■ 提示文
##########

知り合いに貸していたお金が戻ってきました

妙ないきさつがあって、あるヒトにお金を貸していました。そのヒトAさんは私の両親の知り合いです。両親とAさんは十数年のつきあいがあったそうですが、私は全然知りませんでした。そもそも、私は過去に長い間両親から勘当されていたので、その期間は親とまったく音信不通だったんです。

勘当されてしまった理由は、まあ大ざっぱに言うと、私が両親の思うように行動しなかったことが原因です。加えて、当時私は体調をくずして入院しており働けない状態で、このままだと両親に医療費や生活費の負担がかかりそうだったため、両親がそれを避けたくて「もう関わりを持ちたくない」ということになりました。

まあ、いきなりこういう事態だけをお話すると、私の両親がひとでなしみたいな印象になってしまいますが、父も母も生家がとても貧しく苦労して育っただけに、たいへんお金にシビアだったんです。コドモのことは心配だけど、自分たちの生活は自分たちで守るしかない。たぶん両親は複雑な思いながらも、私から距離を置くことにしたのでしょう。

私はというと、母がとても干渉的なひとだったので、勘当というよりも「やれやれ、ようやく釈放されたぜい」とずいぶん晴れ晴れしていました。ずっとあとにカウンセリングを受けてわかったんですが、母と私は母子癒着の状態だったんです。共依存とも言いますね。

それで、晴れて自由の身となった私は、はじめてシャバの空気を吸って思う存分のびのび暮らしていたのですが、9年後に新たな展開が待ち受けていました。当時83才だった父が脳梗塞で寝たきりになってしまったのです。私は介護要員として急遽呼び戻されました。

それからしばらくは両親中心の生活が続きました。妹の尽力のおかげで、私が父を介護したのはほんの短期間でしたが、難物は母ちゃんでした。まあ、母の生い立ちを考えるとしかたがないんですよね。母は、実の母(私の祖母)に幼いころに捨てられてしまったんです。母はその恨みつらみをどうしても解消できなくて、そこいらじゅうのヒトたちに当たり散らし、怒鳴りまくる人生を余儀なくされてしまいました。

##########

■ 提供データ
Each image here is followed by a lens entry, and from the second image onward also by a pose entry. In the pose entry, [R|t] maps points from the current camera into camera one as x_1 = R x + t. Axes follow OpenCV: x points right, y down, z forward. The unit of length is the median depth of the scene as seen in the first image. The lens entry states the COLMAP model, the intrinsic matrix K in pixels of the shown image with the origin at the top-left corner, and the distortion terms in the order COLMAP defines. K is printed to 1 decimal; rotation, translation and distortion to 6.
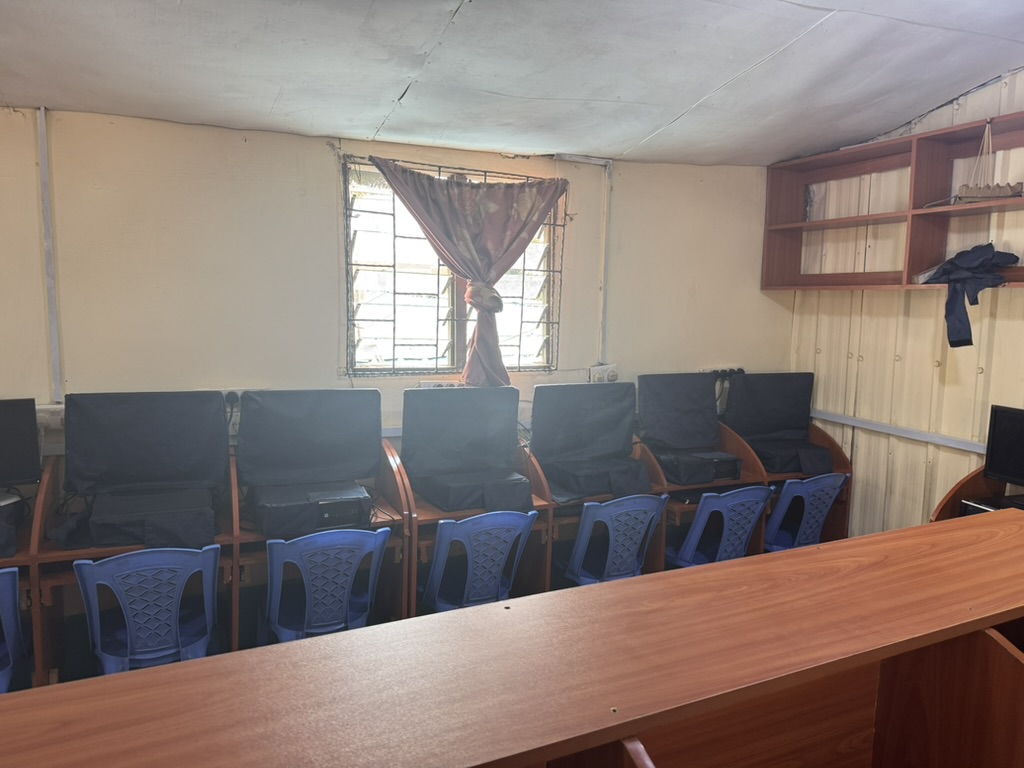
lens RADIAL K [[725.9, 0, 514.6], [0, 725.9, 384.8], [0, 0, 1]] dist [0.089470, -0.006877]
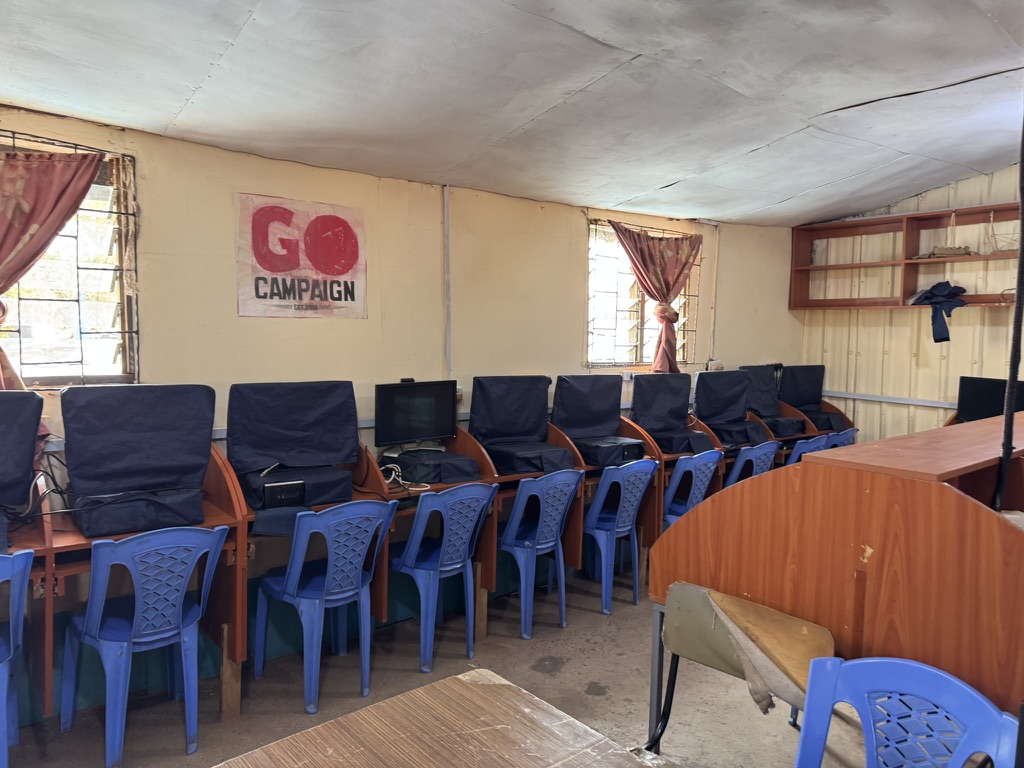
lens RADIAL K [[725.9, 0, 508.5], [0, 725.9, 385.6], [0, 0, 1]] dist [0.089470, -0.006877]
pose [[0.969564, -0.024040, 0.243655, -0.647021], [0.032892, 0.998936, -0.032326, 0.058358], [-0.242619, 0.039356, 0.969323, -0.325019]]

##########

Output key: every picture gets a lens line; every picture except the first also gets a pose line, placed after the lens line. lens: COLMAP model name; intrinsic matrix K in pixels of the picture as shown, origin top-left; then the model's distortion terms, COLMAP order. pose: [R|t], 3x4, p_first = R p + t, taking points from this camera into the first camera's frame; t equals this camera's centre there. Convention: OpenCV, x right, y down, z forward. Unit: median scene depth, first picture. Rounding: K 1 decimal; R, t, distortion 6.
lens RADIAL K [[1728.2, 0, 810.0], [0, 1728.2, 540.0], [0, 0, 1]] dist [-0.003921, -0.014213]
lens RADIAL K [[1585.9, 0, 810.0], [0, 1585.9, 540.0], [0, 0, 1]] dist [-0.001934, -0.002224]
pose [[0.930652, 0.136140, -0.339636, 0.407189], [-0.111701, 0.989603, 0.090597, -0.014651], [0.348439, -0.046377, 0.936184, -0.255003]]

##########

■ 課題の条件
提示文の「それからしばらくは両親中心の」から「余儀なくされてしまいました。」までの箇所を、「難物」を「悩みの種」に置き換えて書き直してください。

■ 解答例
それからしばらくは両親中心の生活が続きました。妹の尽力のおかげで、私が父を介護したのはほんの短期間でしたが、悩みの種は母ちゃんでした。まあ、母の生い立ちを考えるとしかたがないんですよね。母は、実の母(私の祖母)に幼いころに捨てられてしまったんです。母はその恨みつらみをどうしても解消できなくて、そこいらじゅうのヒトたちに当たり散らし、怒鳴りまくる人生を余儀なくされてしまいました。